__EXERCISE REQUIREMENTS__: In every row, change each occurrence of "Publicado el" to "Posted on" and reproduce the lines with nothing else altered. Omit the picture markers from your output.

(Page-level text extractions)
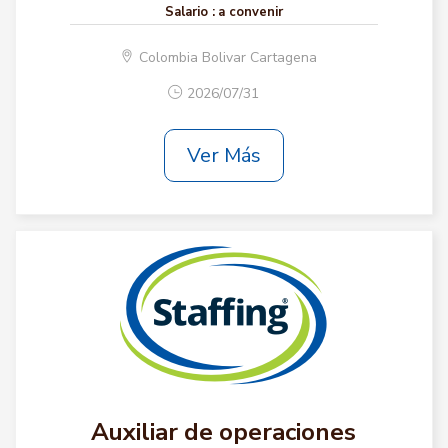
Salario :
a convenir
Colombia Bolivar Cartagena
2026/07/31
Ver Más
Auxiliar de operaciones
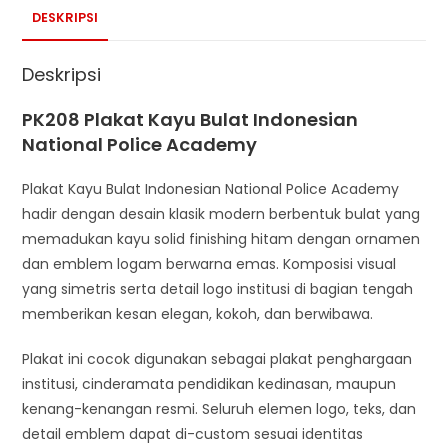
DESKRIPSI
Deskripsi
PK208 Plakat Kayu Bulat Indonesian
National Police Academy
Plakat Kayu Bulat Indonesian National Police Academy
hadir dengan desain klasik modern berbentuk bulat yang
memadukan kayu solid finishing hitam dengan ornamen
dan emblem logam berwarna emas. Komposisi visual
yang simetris serta detail logo institusi di bagian tengah
memberikan kesan elegan, kokoh, dan berwibawa.
Plakat ini cocok digunakan sebagai plakat penghargaan
institusi, cinderamata pendidikan kedinasan, maupun
kenang-kenangan resmi. Seluruh elemen logo, teks, dan
detail emblem dapat di-custom sesuai identitas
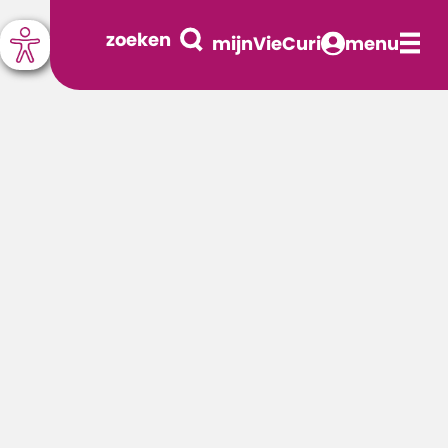
zoeken
mijnVieCuri
menu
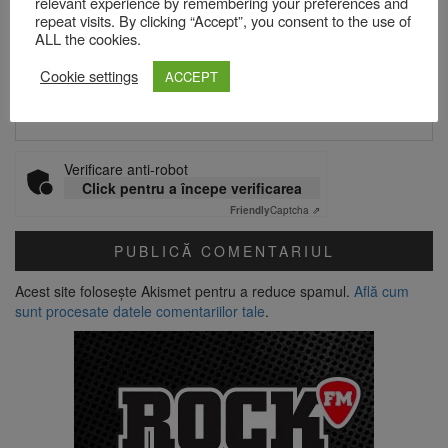
relevant experience by remembering your preferences and
Email
*
repeat visits. By clicking “Accept”, you consent to the use of
ALL the cookies.
Cookie settings
ACCEPT
Site web
Verificare anti-robot
Click pentru a începe verificarea
Friendly
Captcha ⇗
Acest site folosește Akismet pentru a reduce spamul.
Află cum
sunt procesate datele comentariilor tale
.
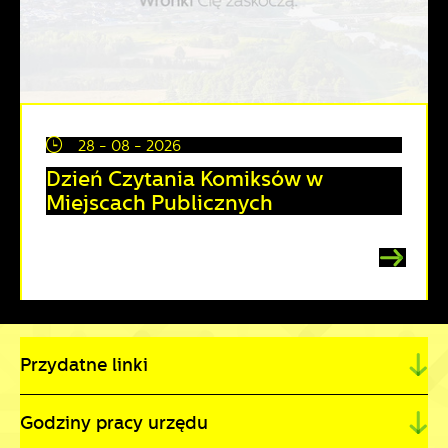
28 - 08 - 2026
Dzień Czytania Komiksów w
Miejscach Publicznych
Przydatne linki
Godziny pracy urzędu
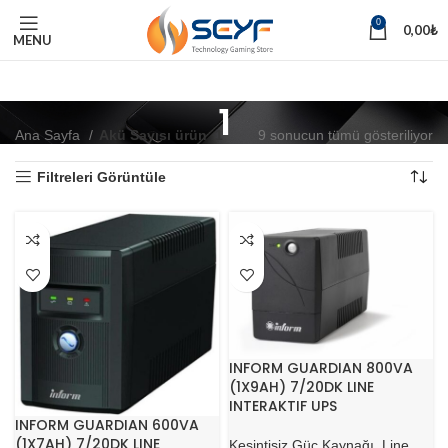
0
0,00
₺
MENU
1
Ana Sayfa
Akü Sayısı ürün
1
9 sonucun tümü gösteriliyor
Filtreleri Görüntüle
INFORM GUARDIAN 800VA
(1X9AH) 7/20DK LINE
INTERAKTIF UPS
INFORM GUARDIAN 600VA
(1X7AH) 7/20DK LINE
Kesintisiz Güç Kaynağı
,
Line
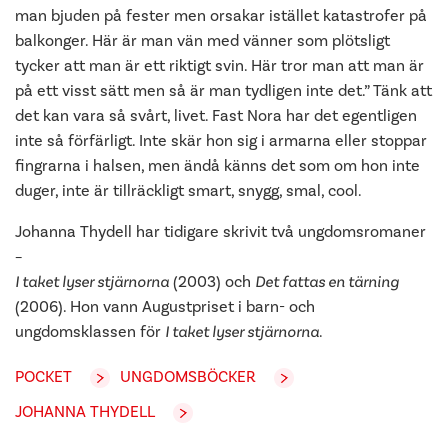
man bjuden på fester men orsakar istället katastrofer på
balkonger. Här är man vän med vänner som plötsligt
tycker att man är ett riktigt svin. Här tror man att man är
på ett visst sätt men så är man tydligen inte det.” Tänk att
det kan vara så svårt, livet. Fast Nora har det egentligen
inte så förfärligt. Inte skär hon sig i armarna eller stoppar
fingrarna i halsen, men ändå känns det som om hon inte
duger, inte är tillräckligt smart, snygg, smal, cool.
Johanna Thydell har tidigare skrivit två ungdomsromaner
–
I taket lyser stjärnorna
(2003) och
Det fattas en tärning
(2006). Hon vann Augustpriset i barn- och
ungdomsklassen för
I taket lyser stjärnorna
.
POCKET
UNGDOMSBÖCKER
JOHANNA THYDELL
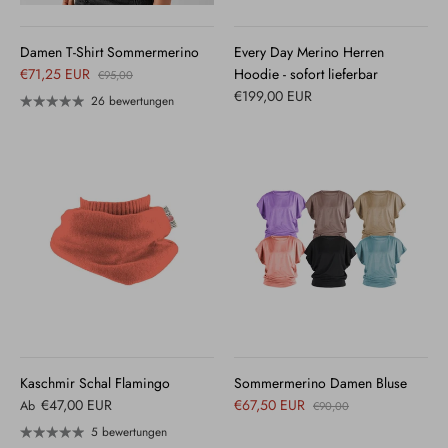
Damen T-Shirt Sommermerino
Every Day Merino Herren
€71,25 EUR
Hoodie - sofort lieferbar
€95,00
€199,00 EUR
26 bewertungen
Kaschmir Schal Flamingo
Sommermerino Damen Bluse
€47,00 EUR
€67,50 EUR
Ab
€90,00
5 bewertungen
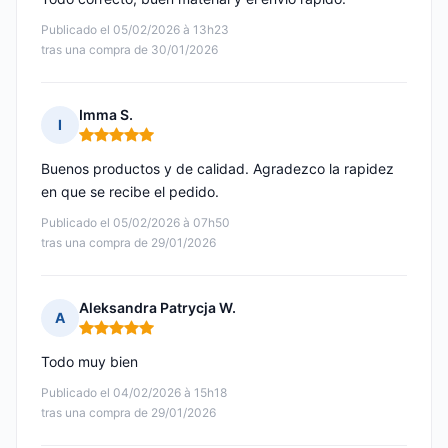
Publicado el 05/02/2026 à 13h23
tras una compra de 30/01/2026
Imma S.
I
Nota: 5 de 5
Buenos productos y de calidad. Agradezco la rapidez
en que se recibe el pedido.
Publicado el 05/02/2026 à 07h50
tras una compra de 29/01/2026
Aleksandra Patrycja W.
A
Nota: 5 de 5
Todo muy bien
Publicado el 04/02/2026 à 15h18
tras una compra de 29/01/2026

__REPLY__:
Salario :
a convenir
Colombia Bolivar Cartagena
2026/07/31
Ver Más
Auxiliar de operaciones
DESKRIPSI
Deskripsi
PK208 Plakat Kayu Bulat Indonesian
National Police Academy
Plakat Kayu Bulat Indonesian National Police Academy
hadir dengan desain klasik modern berbentuk bulat yang
memadukan kayu solid finishing hitam dengan ornamen
dan emblem logam berwarna emas. Komposisi visual
yang simetris serta detail logo institusi di bagian tengah
memberikan kesan elegan, kokoh, dan berwibawa.
Plakat ini cocok digunakan sebagai plakat penghargaan
institusi, cinderamata pendidikan kedinasan, maupun
kenang-kenangan resmi. Seluruh elemen logo, teks, dan
detail emblem dapat di-custom sesuai identitas
zoeken
mijnVieCuri
menu
relevant experience by remembering your preferences and
Email
*
repeat visits. By clicking “Accept”, you consent to the use of
ALL the cookies.
Cookie settings
ACCEPT
Site web
Verificare anti-robot
Click pentru a începe verificarea
Friendly
Captcha ⇗
Acest site folosește Akismet pentru a reduce spamul.
Află cum
sunt procesate datele comentariilor tale
.
28 - 08 - 2026
Dzień Czytania Komiksów w
Miejscach Publicznych
Przydatne linki
Godziny pracy urzędu
0
0,00
₺
MENU
1
Ana Sayfa
Akü Sayısı ürün
1
9 sonucun tümü gösteriliyor
Filtreleri Görüntüle
INFORM GUARDIAN 800VA
(1X9AH) 7/20DK LINE
INTERAKTIF UPS
INFORM GUARDIAN 600VA
(1X7AH) 7/20DK LINE
Kesintisiz Güç Kaynağı
,
Line
man bjuden på fester men orsakar istället katastrofer på
balkonger. Här är man vän med vänner som plötsligt
tycker att man är ett riktigt svin. Här tror man att man är
på ett visst sätt men så är man tydligen inte det.” Tänk att
det kan vara så svårt, livet. Fast Nora har det egentligen
inte så förfärligt. Inte skär hon sig i armarna eller stoppar
fingrarna i halsen, men ändå känns det som om hon inte
duger, inte är tillräckligt smart, snygg, smal, cool.
Johanna Thydell har tidigare skrivit två ungdomsromaner
–
I taket lyser stjärnorna
(2003) och
Det fattas en tärning
(2006). Hon vann Augustpriset i barn- och
ungdomsklassen för
I taket lyser stjärnorna
.
POCKET
UNGDOMSBÖCKER
JOHANNA THYDELL
Damen T-Shirt Sommermerino
Every Day Merino Herren
€71,25 EUR
Hoodie - sofort lieferbar
€95,00
€199,00 EUR
26 bewertungen
Kaschmir Schal Flamingo
Sommermerino Damen Bluse
€47,00 EUR
€67,50 EUR
Ab
€90,00
5 bewertungen
Posted on 05/02/2026 à 13h23
tras una compra de 30/01/2026
Imma S.
I
Nota: 5 de 5
Buenos productos y de calidad. Agradezco la rapidez
en que se recibe el pedido.
Posted on 05/02/2026 à 07h50
tras una compra de 29/01/2026
Aleksandra Patrycja W.
A
Nota: 5 de 5
Todo muy bien
Posted on 04/02/2026 à 15h18
tras una compra de 29/01/2026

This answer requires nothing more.